Segment Start: LISTED ENTRIES
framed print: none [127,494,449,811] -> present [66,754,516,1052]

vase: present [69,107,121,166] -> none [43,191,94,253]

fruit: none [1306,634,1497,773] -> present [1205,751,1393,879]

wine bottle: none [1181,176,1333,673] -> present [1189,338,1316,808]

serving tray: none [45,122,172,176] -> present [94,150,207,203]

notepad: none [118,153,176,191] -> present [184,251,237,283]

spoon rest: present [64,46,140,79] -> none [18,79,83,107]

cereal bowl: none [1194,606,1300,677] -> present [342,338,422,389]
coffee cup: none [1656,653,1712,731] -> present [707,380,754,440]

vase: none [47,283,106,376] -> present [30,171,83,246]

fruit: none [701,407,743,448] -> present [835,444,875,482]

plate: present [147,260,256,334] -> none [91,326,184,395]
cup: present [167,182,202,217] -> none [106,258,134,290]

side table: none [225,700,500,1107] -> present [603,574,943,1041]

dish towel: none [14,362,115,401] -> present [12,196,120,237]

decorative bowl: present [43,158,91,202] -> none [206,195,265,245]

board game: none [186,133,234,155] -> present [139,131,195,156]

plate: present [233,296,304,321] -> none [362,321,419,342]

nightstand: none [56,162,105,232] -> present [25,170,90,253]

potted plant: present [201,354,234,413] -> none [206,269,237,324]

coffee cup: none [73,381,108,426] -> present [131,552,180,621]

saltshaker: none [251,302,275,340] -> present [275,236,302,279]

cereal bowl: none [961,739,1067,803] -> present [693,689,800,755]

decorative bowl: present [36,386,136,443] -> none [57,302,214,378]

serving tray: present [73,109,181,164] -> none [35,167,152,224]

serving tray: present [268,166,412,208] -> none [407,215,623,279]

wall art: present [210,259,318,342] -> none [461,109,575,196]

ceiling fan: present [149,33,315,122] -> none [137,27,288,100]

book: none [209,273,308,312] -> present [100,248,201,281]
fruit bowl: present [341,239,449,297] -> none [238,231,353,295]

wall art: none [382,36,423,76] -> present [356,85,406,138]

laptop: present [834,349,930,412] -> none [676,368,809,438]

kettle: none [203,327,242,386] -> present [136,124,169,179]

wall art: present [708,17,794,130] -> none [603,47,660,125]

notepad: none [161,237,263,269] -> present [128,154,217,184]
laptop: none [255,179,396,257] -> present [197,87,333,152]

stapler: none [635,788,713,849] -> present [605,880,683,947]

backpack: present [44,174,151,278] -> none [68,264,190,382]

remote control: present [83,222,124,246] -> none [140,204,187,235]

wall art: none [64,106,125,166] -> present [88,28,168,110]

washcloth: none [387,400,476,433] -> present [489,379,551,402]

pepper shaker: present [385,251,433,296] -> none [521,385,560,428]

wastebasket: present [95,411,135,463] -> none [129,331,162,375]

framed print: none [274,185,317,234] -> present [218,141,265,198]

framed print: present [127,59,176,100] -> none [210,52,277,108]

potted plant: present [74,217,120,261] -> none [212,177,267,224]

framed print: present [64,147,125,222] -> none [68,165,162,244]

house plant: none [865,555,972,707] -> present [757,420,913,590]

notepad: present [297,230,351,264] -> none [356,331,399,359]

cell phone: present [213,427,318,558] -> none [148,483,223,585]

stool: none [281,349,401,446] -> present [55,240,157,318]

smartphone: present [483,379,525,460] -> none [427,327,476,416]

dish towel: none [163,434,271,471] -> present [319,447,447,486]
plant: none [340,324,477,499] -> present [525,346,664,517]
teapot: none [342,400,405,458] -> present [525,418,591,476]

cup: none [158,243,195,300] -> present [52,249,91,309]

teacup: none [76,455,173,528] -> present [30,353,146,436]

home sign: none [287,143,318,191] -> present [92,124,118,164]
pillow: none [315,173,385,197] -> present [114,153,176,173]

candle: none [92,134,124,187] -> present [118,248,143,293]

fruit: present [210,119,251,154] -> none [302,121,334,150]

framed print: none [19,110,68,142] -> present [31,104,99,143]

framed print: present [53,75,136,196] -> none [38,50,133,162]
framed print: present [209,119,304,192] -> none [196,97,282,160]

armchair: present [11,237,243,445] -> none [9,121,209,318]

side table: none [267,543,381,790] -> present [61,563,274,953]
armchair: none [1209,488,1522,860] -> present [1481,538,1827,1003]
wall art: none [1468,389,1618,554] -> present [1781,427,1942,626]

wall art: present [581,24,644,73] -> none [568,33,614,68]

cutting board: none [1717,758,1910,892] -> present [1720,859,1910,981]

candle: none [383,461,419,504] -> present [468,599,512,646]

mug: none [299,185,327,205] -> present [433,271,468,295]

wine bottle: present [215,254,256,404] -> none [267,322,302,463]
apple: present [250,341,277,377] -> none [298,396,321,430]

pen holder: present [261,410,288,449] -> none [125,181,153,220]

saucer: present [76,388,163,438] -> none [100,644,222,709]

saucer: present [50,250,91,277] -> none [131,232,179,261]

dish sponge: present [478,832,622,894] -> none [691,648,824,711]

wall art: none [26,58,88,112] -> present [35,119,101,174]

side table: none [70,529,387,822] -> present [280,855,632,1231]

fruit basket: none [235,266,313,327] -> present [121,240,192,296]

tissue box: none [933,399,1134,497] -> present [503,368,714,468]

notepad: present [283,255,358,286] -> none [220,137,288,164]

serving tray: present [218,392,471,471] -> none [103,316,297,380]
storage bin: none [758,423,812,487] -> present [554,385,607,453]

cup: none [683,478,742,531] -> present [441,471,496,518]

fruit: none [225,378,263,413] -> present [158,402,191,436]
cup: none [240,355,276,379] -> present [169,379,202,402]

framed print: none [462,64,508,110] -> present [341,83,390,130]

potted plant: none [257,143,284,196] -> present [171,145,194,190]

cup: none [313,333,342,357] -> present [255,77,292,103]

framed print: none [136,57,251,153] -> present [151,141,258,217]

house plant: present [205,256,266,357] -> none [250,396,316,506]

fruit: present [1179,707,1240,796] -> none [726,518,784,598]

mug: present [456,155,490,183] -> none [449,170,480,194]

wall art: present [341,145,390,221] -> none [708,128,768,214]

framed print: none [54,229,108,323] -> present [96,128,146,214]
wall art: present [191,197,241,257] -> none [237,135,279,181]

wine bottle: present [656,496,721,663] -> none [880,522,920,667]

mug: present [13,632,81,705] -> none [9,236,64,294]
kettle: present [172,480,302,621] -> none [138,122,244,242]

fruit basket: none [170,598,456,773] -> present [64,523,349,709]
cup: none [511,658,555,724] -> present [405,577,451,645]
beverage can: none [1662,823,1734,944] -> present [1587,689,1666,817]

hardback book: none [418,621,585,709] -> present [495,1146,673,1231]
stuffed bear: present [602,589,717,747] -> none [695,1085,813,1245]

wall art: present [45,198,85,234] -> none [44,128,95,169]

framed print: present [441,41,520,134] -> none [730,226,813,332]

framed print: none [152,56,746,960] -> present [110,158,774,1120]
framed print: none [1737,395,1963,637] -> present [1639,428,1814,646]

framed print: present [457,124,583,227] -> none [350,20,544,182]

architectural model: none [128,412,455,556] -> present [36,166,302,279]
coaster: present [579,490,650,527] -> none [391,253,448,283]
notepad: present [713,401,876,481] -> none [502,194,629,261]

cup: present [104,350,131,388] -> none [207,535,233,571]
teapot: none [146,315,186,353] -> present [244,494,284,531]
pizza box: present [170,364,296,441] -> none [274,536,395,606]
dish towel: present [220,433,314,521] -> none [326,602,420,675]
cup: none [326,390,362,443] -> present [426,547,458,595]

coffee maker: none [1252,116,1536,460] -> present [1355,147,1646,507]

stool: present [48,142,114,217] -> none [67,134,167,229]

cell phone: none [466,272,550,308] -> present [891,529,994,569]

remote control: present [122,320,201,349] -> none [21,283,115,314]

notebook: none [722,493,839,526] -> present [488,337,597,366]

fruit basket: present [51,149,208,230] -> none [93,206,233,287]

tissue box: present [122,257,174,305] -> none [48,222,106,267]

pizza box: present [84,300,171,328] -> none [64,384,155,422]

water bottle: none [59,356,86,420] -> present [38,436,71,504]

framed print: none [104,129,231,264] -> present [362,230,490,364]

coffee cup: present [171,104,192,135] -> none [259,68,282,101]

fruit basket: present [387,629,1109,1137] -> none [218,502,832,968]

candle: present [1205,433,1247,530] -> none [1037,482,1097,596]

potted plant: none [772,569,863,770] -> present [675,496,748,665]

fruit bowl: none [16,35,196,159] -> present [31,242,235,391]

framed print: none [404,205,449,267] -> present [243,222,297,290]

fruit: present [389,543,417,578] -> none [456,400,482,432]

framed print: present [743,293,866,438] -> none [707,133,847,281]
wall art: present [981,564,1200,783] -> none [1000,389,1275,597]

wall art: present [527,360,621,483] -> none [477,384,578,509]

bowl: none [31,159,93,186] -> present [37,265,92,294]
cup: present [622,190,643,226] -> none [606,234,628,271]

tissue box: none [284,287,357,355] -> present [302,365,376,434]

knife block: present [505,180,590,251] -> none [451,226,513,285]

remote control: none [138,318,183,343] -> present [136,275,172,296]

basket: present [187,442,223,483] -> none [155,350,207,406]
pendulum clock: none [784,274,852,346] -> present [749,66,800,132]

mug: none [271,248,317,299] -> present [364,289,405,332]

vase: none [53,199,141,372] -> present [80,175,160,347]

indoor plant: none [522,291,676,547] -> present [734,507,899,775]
Segment End: LISTED ENTRIES
Exactly as written, reproduce the lines of the data above from the first line through the line where "laptop: present [834,349,930,412]" appears.

framed print: none [127,494,449,811] -> present [66,754,516,1052]

vase: present [69,107,121,166] -> none [43,191,94,253]

fruit: none [1306,634,1497,773] -> present [1205,751,1393,879]

wine bottle: none [1181,176,1333,673] -> present [1189,338,1316,808]

serving tray: none [45,122,172,176] -> present [94,150,207,203]

notepad: none [118,153,176,191] -> present [184,251,237,283]

spoon rest: present [64,46,140,79] -> none [18,79,83,107]

cereal bowl: none [1194,606,1300,677] -> present [342,338,422,389]
coffee cup: none [1656,653,1712,731] -> present [707,380,754,440]

vase: none [47,283,106,376] -> present [30,171,83,246]

fruit: none [701,407,743,448] -> present [835,444,875,482]

plate: present [147,260,256,334] -> none [91,326,184,395]
cup: present [167,182,202,217] -> none [106,258,134,290]

side table: none [225,700,500,1107] -> present [603,574,943,1041]

dish towel: none [14,362,115,401] -> present [12,196,120,237]

decorative bowl: present [43,158,91,202] -> none [206,195,265,245]

board game: none [186,133,234,155] -> present [139,131,195,156]

plate: present [233,296,304,321] -> none [362,321,419,342]

nightstand: none [56,162,105,232] -> present [25,170,90,253]

potted plant: present [201,354,234,413] -> none [206,269,237,324]

coffee cup: none [73,381,108,426] -> present [131,552,180,621]

saltshaker: none [251,302,275,340] -> present [275,236,302,279]

cereal bowl: none [961,739,1067,803] -> present [693,689,800,755]

decorative bowl: present [36,386,136,443] -> none [57,302,214,378]

serving tray: present [73,109,181,164] -> none [35,167,152,224]

serving tray: present [268,166,412,208] -> none [407,215,623,279]

wall art: present [210,259,318,342] -> none [461,109,575,196]

ceiling fan: present [149,33,315,122] -> none [137,27,288,100]

book: none [209,273,308,312] -> present [100,248,201,281]
fruit bowl: present [341,239,449,297] -> none [238,231,353,295]

wall art: none [382,36,423,76] -> present [356,85,406,138]

laptop: present [834,349,930,412] -> none [676,368,809,438]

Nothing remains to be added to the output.